→ TASK DETAILS
Scan the data, and whenever a line contains "finns", copy it.

→ RECORD SET
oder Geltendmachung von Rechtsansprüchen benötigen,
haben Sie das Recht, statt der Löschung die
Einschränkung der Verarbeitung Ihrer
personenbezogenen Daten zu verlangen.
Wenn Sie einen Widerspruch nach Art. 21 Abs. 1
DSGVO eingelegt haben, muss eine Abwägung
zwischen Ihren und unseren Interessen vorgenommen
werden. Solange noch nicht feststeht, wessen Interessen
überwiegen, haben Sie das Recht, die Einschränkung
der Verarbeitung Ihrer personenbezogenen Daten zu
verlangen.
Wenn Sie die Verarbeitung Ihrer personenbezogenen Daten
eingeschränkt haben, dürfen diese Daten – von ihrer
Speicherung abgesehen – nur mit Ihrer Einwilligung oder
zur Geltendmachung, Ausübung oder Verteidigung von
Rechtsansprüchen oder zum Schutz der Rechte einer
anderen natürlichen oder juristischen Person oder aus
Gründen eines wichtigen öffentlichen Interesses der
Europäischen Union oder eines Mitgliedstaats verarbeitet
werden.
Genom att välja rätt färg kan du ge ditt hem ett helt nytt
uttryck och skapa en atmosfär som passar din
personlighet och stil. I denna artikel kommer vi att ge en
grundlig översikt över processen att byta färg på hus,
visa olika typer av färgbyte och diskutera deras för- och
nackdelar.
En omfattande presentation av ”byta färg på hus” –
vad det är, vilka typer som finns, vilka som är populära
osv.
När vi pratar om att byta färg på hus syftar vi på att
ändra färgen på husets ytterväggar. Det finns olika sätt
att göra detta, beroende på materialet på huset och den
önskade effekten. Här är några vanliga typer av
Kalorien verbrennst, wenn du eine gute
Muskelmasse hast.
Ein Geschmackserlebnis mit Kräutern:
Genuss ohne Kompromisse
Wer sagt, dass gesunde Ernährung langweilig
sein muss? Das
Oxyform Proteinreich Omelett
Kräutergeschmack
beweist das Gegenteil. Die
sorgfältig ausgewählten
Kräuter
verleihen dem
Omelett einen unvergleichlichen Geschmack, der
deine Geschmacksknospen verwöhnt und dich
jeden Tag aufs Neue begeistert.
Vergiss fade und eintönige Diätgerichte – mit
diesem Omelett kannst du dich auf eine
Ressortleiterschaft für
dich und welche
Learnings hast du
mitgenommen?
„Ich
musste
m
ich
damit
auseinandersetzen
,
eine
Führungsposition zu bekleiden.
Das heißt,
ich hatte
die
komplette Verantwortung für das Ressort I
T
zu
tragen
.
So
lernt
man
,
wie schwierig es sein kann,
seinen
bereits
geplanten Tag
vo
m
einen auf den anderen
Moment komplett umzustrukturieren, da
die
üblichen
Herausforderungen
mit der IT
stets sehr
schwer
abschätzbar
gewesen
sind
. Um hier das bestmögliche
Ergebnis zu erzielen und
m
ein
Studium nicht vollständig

→ EXPECTED ANSWER
vad det är, vilka typer som finns, vilka som är populära
ändra färgen på husets ytterväggar. Det finns olika sätt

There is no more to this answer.